▸ Task item
Format every line of the entries below as a JSON list of strings, one string per line, leaving out blank lines and the pictures.

▸ Data supplied
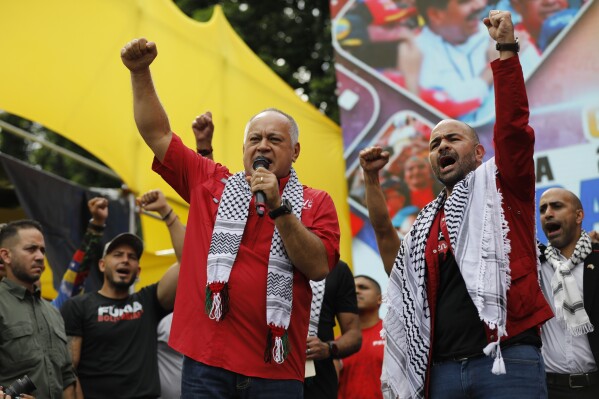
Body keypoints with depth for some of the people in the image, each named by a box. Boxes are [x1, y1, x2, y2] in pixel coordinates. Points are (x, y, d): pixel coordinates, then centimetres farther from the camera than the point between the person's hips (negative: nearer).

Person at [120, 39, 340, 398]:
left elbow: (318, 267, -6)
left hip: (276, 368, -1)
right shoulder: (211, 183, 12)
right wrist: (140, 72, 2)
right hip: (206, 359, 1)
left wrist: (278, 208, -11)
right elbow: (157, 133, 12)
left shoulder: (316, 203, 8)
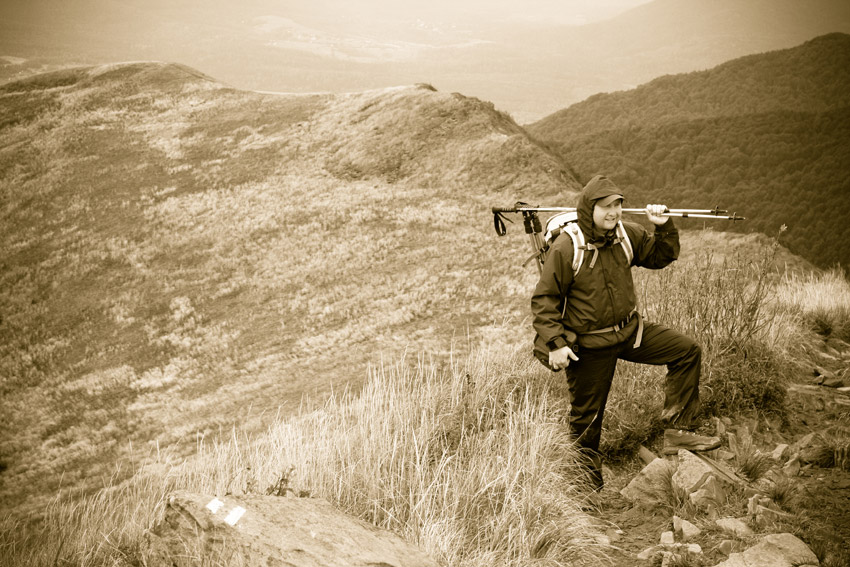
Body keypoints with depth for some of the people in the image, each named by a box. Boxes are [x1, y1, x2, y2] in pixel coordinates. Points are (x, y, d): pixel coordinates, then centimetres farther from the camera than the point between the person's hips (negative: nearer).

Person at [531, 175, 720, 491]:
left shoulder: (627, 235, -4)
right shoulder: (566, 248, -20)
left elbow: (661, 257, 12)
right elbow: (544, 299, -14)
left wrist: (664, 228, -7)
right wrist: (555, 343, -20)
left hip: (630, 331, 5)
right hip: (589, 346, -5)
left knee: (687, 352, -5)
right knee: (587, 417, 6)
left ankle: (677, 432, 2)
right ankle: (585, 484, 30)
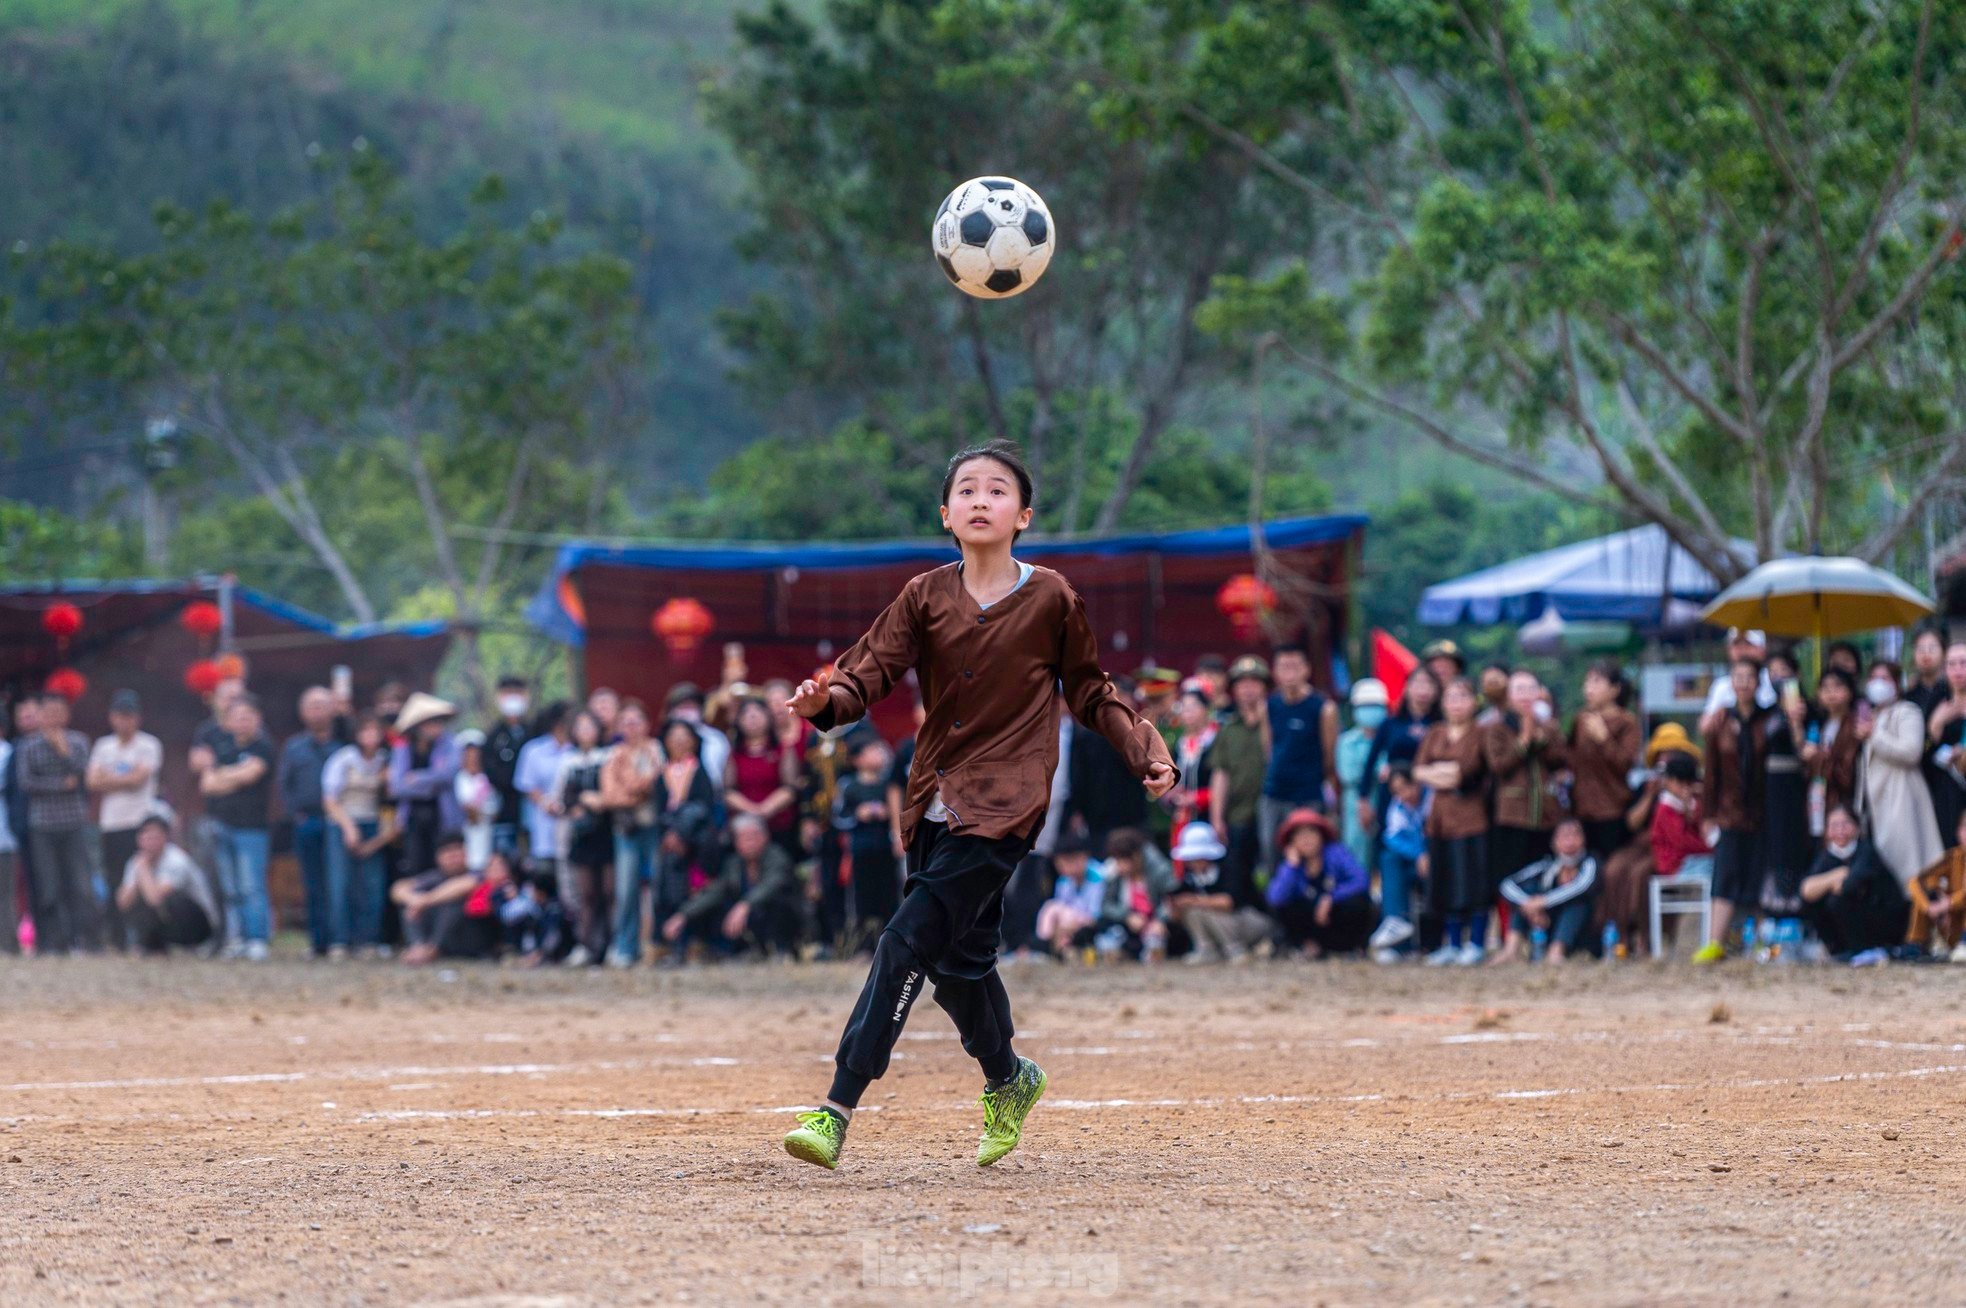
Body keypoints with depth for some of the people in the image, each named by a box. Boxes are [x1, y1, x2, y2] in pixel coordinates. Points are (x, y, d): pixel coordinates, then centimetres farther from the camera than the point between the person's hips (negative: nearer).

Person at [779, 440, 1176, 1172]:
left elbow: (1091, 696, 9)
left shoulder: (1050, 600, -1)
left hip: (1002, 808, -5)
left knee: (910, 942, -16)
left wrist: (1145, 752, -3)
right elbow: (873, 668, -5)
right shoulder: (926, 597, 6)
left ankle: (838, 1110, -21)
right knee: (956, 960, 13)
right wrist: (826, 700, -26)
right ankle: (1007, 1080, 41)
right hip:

▸ Answer to the problem
[
  "Body keypoints with depth for some of the people in the image, each named by a box. Boxes are [x1, y1, x2, y2] in pixel coordinates. Points are (x, y, d): pixel coordinates, then centimetres farther from the camera than the point between the person's hips (negative: nearer).",
  "Person at [120, 39, 340, 398]:",
  "left elbow: (318, 267, -6)",
  "left hip: (276, 368, -1)",
  "right shoulder: (211, 183, 12)",
  "right wrist: (140, 72, 2)",
  "right hip: (206, 359, 1)",
  "left wrist: (278, 208, -11)",
  "right elbow: (157, 133, 12)",
  "left shoulder: (316, 203, 8)",
  "Body keypoints with depth for some of the people in the image, each named by a box. Boxes are [x1, y1, x2, y2] in pixel coordinates. Points are (x, y, d): pixel coordinates, then centimetres farther from the camera than the point between the person's hips (negative: nearer).",
  "Person at [531, 175, 720, 491]:",
  "left shoulder: (627, 235, -4)",
  "right shoulder: (566, 248, -20)",
  "left elbow: (661, 257, 12)",
  "right elbow: (544, 299, -14)",
  "left wrist: (664, 228, -7)",
  "right wrist: (555, 343, -20)",
  "left hip: (630, 331, 5)",
  "right hip: (589, 346, -5)",
  "left knee: (687, 352, -5)",
  "right knee: (587, 417, 6)",
  "left ankle: (677, 432, 2)",
  "right ankle: (585, 484, 30)",
  "Body keypoints with depth for some of the people in the image, each named by a box. Boxes are [x1, y1, x2, y2] in pixel coordinates. Points are (x, y, d): pixel coordinates, then centimetres farther from the camera than the point between the person's hips (negative: nearer).",
  "Person at [779, 440, 1176, 1172]:",
  "left elbow: (1091, 696, 9)",
  "left shoulder: (1050, 600, -1)",
  "left hip: (1002, 808, -5)",
  "left knee: (910, 942, -16)",
  "left wrist: (1145, 752, -3)",
  "right elbow: (873, 668, -5)",
  "right shoulder: (926, 597, 6)",
  "left ankle: (838, 1110, -21)",
  "right knee: (956, 960, 13)",
  "right wrist: (826, 700, -26)",
  "right ankle: (1007, 1080, 41)",
  "right hip:"
]